- Ora, Thaís, não sabe que o velho do saco é malvado? Ele come criancinhas de almoço e lixo de sobremesa. Sabe o que tem dentro daquelas grandes sacolas? Não são restos de lixo, não. São ossos de gente; de humanos que ele comeu!
- Mãeeeeeeeeeeeeeeeeee! – gritou a menina, correndo para o quarto dos pais, com medo da história apavorante que o irmão contara.
O que nenhum deles sabia era o que realmente acontecera com o “Velho do Saco”. Sim, aquele do lado de fora de casa, fuçando na lata de porcarias como um animal faminto a procura de sobras.
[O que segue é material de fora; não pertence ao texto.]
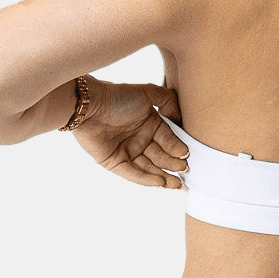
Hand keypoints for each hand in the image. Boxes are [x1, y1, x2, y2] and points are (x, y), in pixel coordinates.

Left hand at [70, 80, 189, 186]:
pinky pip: (133, 174)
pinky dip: (146, 179)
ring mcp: (127, 152)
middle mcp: (139, 139)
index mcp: (149, 124)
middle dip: (174, 165)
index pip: (168, 140)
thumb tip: (182, 119)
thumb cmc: (117, 97)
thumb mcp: (147, 93)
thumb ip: (168, 101)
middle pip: (161, 156)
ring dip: (164, 177)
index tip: (188, 155)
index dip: (178, 149)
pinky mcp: (114, 163)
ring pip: (149, 168)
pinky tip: (160, 182)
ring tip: (177, 184)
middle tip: (185, 170)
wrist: (90, 106)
Antigamente, os pobres velhinhos “saquistas” sofriam nas mãos das crianças que vinham atirar-lhes pedras, zombar de suas feiúras e fugir como covardes depois. Raramente conseguiam um bom resto de comida para sobreviver, porque havia sempre misturas nos lixos: carne com papel higiênico usado, restos de sabão no molho, frauda de bebê com refogado de frango... coisas do gênero.
Um dia, cansados dessa vida de poucas sobras, os barbas mal feitas organizaram um encontro no Lixão Abandonado de Caratapado, para unirem-se contra o mundo que tanto os odiava e criava mitos. Montaram uma base secreta no lixão chamada Área 91, um esconderijo para orquestrarem seus planos de dominarem o mundo. Lá tinham todo o material para montar intercomunicadores e armas contra pivetes (fundas, munição de restos de comida, catapultas... os peidos fedorentos, já estavam incluídos no pacote), utensílios de defesa e sobrevivência. Estavam prontos para a batalha!
Os líderes do movimento “O Saco Não Tem Crianças” começaram a fazer protestos frente ao governo exigindo alguns direitos:
-Acabem com o preconceito das crianças, façam a seleta dos lixos! Queremos ganhar sacos mais resistentes que estes!
Com entrevistas na TV e tudo que se tem direito, os candidatos a nova presidência começaram a prometer inclusão social para os Do Saco, além de Bolsa Sacola e apetrechos de defesas marciais.
O presidente Erradinho Portuguesinho venceu a eleição e criou uma companhia de vendas de mochilas ultra-resistentes para os barbas mal feitas passearem pelas ruas sem problemas. Com o impulso desse novo negócio, abriram muitos outros como o desodorante de pum-cheiroso, organizador de lixão multifuncional, aparador de barba fedorenta 4.5, espanta pivete 2000, e vários outros produtos para os Do Saco.
Tudo ia muito bem, até que uma empresa multinacional passou a vender mochilas de plástico durável, que segundo eles era um novo símbolo de avanço na modernização.
“Está na moda, todo mundo usa!” Diziam eles, em suas propagandas; entretanto os sacos começam a se rasgar com facilidade e os pobres velhinhos a comprá-los cada vez mais. Os restos de material inutilizado foram parar nas valas dos rios poluindo o ambiente, a tal ponto, que o Green-nunca-suje-aqui passou a persegui-los por proliferar sacos não biodegradáveis.
Tudo foi tirado deles novamente. Devolveram-lhes os sacos remendados e usados, o presidente Erradinho Portuguesinho cortou os projetos de inclusão socio-barbal e Bolsa sacola. Os “velhos do saco” voltaram às ruas hostis, aos lixos misturados e ao antigo mito de comerem crianças inocentes com lixo de sobremesa.